40 yıl içinde beklenen küresel ısınma sonucu 1-2 derecelik sıcaklık artışı ile aşırı yaz sıcakları başlayacak, Sahra çölüne yakın ısılarda sıcak dalgaları gözlemlenecek. Yüz binlerce insan aşırı sıcaklardan hastalanıp ölecek. Vücut sıcaklığı 41C’ye (104F) ulaştığında, termoregülasyon sistemi bozulmaya başlar. Terleme kesilir, solunum sığ ve hızlı olur. Nabız hızlanır ve kişinin komaya girmesi mümkündür. Vücut sıcaklığını düşürmek için tedbir alınmazsa, beyin oksijenden yoksun kalır ve hayati organlar iflas etmeye başlar. Bitkiler karbondioksiti emmek yerine karbondioksit emisyonu gerçekleştirmeye başlayacak.

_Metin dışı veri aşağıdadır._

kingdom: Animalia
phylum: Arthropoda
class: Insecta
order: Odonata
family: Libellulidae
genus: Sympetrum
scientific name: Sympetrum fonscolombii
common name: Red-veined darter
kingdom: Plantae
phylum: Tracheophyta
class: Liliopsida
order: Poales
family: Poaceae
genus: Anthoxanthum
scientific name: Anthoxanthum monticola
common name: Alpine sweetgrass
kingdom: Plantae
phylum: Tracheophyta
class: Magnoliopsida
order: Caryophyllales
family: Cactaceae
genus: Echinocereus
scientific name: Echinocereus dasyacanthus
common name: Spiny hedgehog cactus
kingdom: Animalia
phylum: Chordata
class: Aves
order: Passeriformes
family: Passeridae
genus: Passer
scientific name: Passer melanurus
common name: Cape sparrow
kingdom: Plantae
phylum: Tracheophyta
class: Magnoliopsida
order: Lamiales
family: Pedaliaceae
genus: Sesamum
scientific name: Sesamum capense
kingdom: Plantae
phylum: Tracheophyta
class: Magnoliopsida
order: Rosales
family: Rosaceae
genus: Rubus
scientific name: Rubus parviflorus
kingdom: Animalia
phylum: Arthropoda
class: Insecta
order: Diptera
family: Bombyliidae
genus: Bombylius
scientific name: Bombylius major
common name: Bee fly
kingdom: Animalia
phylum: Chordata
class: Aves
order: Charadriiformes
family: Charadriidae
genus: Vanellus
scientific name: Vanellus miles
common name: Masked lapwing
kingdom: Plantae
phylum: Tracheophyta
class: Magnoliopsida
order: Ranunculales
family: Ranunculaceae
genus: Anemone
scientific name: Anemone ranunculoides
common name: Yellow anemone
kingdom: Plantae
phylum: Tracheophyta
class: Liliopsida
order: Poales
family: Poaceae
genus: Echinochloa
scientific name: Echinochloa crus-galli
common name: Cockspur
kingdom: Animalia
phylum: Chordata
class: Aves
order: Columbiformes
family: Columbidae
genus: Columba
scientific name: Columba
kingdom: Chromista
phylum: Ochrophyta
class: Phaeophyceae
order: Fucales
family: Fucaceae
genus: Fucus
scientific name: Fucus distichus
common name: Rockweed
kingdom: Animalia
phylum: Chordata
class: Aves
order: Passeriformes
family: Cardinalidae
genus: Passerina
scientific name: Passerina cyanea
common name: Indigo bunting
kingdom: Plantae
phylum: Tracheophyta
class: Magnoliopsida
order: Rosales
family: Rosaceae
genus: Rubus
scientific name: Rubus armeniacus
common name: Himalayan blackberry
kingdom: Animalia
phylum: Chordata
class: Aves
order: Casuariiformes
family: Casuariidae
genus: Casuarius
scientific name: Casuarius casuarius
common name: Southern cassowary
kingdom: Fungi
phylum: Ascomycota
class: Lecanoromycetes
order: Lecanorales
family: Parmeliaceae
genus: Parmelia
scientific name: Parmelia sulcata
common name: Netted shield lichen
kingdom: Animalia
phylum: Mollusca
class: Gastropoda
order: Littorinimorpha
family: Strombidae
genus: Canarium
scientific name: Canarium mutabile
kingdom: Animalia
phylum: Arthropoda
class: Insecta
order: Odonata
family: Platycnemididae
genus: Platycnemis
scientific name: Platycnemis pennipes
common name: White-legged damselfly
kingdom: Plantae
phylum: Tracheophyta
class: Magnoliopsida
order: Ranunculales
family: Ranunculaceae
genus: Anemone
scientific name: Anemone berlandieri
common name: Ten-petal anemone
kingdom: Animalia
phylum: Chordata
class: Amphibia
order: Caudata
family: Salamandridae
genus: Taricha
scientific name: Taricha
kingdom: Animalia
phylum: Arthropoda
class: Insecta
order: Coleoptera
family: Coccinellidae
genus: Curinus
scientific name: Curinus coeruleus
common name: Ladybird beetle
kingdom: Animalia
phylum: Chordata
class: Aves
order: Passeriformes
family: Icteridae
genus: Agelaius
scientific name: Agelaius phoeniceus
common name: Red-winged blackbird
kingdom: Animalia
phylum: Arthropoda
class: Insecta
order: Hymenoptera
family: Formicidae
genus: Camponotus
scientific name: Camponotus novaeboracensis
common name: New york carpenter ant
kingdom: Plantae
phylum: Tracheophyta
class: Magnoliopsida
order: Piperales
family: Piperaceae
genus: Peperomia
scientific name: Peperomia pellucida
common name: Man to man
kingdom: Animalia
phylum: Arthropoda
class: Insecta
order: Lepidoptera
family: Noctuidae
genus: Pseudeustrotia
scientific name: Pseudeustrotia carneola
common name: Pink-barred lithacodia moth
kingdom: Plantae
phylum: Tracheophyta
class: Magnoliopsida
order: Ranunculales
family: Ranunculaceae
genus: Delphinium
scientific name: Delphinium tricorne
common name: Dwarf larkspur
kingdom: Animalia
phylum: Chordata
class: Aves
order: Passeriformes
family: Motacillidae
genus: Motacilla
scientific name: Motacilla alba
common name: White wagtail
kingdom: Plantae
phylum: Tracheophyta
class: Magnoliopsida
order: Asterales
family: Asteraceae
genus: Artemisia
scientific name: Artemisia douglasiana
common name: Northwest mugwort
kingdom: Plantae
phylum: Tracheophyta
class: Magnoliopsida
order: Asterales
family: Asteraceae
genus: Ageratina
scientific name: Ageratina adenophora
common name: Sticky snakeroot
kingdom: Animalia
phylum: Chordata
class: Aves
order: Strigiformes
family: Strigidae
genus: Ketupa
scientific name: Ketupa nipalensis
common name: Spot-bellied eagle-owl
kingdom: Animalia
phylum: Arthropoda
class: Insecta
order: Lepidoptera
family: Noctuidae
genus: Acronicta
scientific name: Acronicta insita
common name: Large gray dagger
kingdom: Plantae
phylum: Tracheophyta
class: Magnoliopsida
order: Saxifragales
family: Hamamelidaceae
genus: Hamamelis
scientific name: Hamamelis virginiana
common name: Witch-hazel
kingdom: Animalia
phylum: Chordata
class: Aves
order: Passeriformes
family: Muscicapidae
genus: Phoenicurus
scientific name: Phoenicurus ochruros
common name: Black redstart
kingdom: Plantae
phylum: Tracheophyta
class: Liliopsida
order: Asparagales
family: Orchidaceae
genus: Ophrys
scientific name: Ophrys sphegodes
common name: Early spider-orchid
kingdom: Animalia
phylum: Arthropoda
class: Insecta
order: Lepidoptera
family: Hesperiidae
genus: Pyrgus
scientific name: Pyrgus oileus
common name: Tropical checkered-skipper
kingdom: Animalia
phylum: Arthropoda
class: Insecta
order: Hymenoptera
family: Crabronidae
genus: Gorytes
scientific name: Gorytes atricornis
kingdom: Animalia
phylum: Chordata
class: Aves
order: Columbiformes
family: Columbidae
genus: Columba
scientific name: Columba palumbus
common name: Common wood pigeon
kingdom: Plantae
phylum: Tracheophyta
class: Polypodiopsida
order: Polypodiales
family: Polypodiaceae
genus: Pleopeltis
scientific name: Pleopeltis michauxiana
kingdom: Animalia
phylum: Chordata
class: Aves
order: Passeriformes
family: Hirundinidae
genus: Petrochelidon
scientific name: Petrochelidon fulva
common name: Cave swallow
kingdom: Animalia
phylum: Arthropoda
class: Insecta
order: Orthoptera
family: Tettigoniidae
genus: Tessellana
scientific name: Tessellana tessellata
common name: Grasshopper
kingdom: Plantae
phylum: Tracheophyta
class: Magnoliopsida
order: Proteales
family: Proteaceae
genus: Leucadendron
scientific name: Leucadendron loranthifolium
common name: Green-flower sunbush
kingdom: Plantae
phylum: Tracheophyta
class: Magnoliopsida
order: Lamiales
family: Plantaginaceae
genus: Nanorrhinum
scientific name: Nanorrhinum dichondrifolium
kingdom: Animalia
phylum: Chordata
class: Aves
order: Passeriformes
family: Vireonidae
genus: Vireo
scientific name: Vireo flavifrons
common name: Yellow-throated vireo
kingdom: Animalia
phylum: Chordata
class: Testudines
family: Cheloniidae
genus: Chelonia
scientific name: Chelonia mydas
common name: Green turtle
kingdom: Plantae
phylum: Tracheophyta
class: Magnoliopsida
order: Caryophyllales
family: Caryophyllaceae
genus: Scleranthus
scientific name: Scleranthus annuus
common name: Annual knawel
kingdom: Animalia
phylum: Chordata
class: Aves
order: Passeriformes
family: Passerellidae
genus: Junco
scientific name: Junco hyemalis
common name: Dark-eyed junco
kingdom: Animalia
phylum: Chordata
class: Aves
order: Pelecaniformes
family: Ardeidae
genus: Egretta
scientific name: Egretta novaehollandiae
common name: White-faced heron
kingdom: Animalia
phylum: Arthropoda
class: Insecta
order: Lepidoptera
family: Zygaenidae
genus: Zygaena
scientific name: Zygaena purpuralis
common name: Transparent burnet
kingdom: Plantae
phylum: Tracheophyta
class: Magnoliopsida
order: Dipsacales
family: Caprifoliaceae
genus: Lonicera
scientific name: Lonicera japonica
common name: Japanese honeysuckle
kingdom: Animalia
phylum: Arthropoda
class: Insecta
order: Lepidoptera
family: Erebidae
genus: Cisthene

Kimse Akdeniz bölgelerinde tatile gitmeyi düşünmeyecek, hatta Akdeniz’den Kuzey Avrupa’ya göçler başlayacak. Tarım alanları olumsuz etkilenecek, orman yangınları artacak.
Grönland’ın dünyanın geri kalanından (küresel ortalamanın 2,2 katı kadar) daha hızlı ısındığından global sıcaklık artışı 1.2C’yi geçtikten sonra Grönland geri dönüşü olmayan ergime haline geçecek. Takip eden deniz seviyesi yükselişi, IPCC’nin yüzyılın sonuna kadar tahmin ettiği yarım metreden daha fazla olacak. Bu şekilde devam ederse Grönland’daki bütün buz tabakası 140 yıl içinde yok olacak. Miami ve Manhattan’ın büyük bölümü ortadan kaybolacak. Bangkok, Bombay ve Şangay sular altında kalacak. İnsanlığın yarısı daha yüksek bölgelere taşınmak zorunda kalacak.
2050 yılında küresel sıcaklıklar iki dereceye kadar yükseldiğinde, tüm canlı türlerin üçte birinden fazlası yok olacak. Küresel ısınma sonucu, 1 derecelik sıcaklık artışı kaçınılmaz ancak iki derecelik sıcaklık artışından kaçınma şansı % 93. Bu da sadece önümüzdeki 10 yıl içinde sera gazı emisyonlarını % 60 azaltmak ile mümkün.
Sıcaklık artışı 2 dereceye ulaşır ve toprakta hapis kalan karbondioksit yayılmaya başlarsa sıfıra yakın olacak. Küresel ısınmanın etkileri daha da yoğun bir şekilde görülecek. Buzulların hızla erimesi deniz seviyelerinin 50 metre kadar yükselmesine sebep olacak, bunun sonucunda kıyı kentleri adalara dönüşecek.
Çin’in tarımsal üretimi çökecek ve 1,5 milyar kişi açlık tehlikesiyle karşı karşıya kalacak. Yükselen sıcaklıklar ile birlikte yazları daha uzun sürecek, şehirlerdeki ortalama sıcaklık 45 Celsius dereceye ulaşacak. Bu sıcaklıklar altında klima kullanmak zorunluluk haline gelecek. Enerji ihtiyacı için yenilenebilir enerji kaynaklarının kullanılmıyor olması, daha fazla küresel ısınmaya neden olan sera gazı salımına yol açacaktır.